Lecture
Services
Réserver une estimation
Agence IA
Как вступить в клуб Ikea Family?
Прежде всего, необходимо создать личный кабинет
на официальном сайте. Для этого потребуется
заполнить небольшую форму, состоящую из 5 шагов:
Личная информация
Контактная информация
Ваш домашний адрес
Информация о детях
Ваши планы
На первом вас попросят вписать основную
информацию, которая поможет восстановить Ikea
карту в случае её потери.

* * *

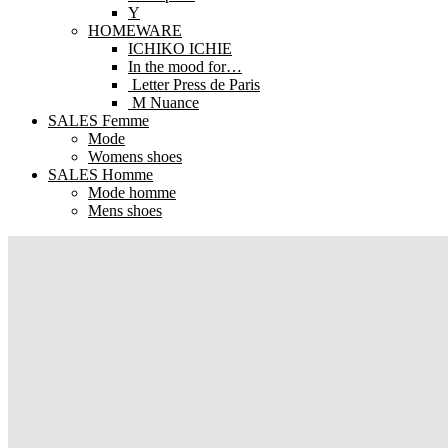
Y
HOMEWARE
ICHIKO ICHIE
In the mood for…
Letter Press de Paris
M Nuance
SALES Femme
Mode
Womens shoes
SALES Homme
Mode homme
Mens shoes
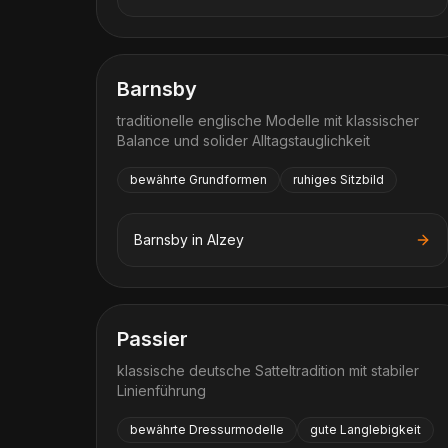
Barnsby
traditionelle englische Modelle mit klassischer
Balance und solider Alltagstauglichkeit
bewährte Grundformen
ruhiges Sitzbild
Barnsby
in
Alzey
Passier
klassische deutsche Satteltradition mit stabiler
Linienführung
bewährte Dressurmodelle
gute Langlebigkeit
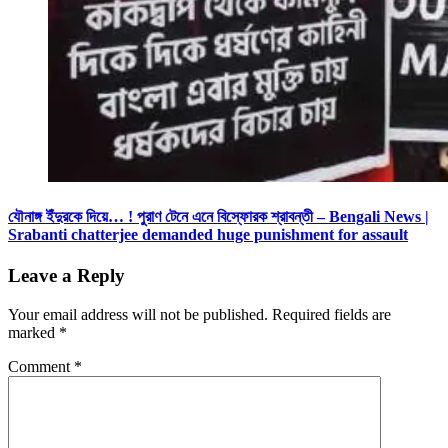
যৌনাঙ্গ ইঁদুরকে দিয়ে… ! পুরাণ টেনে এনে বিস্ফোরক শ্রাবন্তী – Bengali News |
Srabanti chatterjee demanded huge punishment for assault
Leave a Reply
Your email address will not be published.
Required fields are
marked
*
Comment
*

» **Job**:
Read the records above. Show each line that has the string "Ikea".

» **Answer section**:
Как вступить в клуб Ikea Family?
информацию, которая поможет восстановить Ikea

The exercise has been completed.